# Aim:
Copy all of the records below word for word, leaving the pictures out of your answer.

########

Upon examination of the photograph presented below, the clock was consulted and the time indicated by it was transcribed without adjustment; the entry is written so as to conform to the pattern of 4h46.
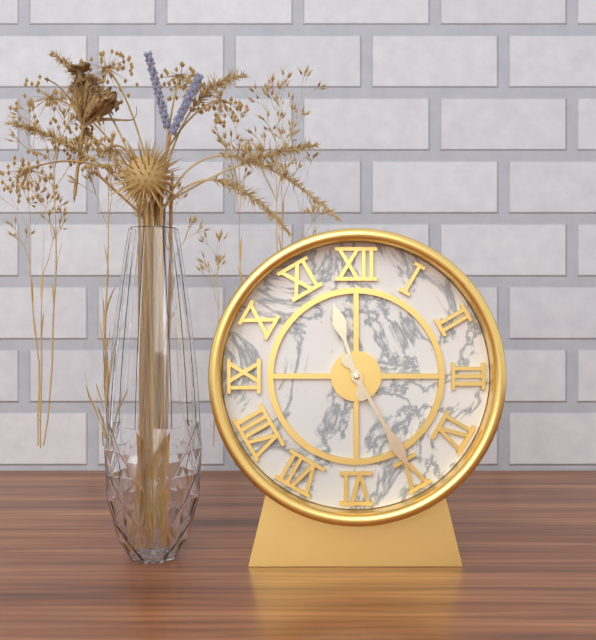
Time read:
11h25
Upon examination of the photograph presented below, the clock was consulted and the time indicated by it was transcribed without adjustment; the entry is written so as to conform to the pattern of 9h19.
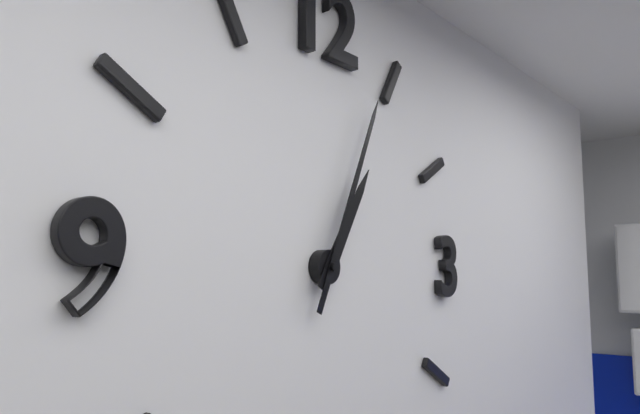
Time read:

########

# Result:
Upon examination of the photograph presented below, the clock was consulted and the time indicated by it was transcribed without adjustment; the entry is written so as to conform to the pattern of 4h46.
Time read:
11h25
Upon examination of the photograph presented below, the clock was consulted and the time indicated by it was transcribed without adjustment; the entry is written so as to conform to the pattern of 9h19.
Time read:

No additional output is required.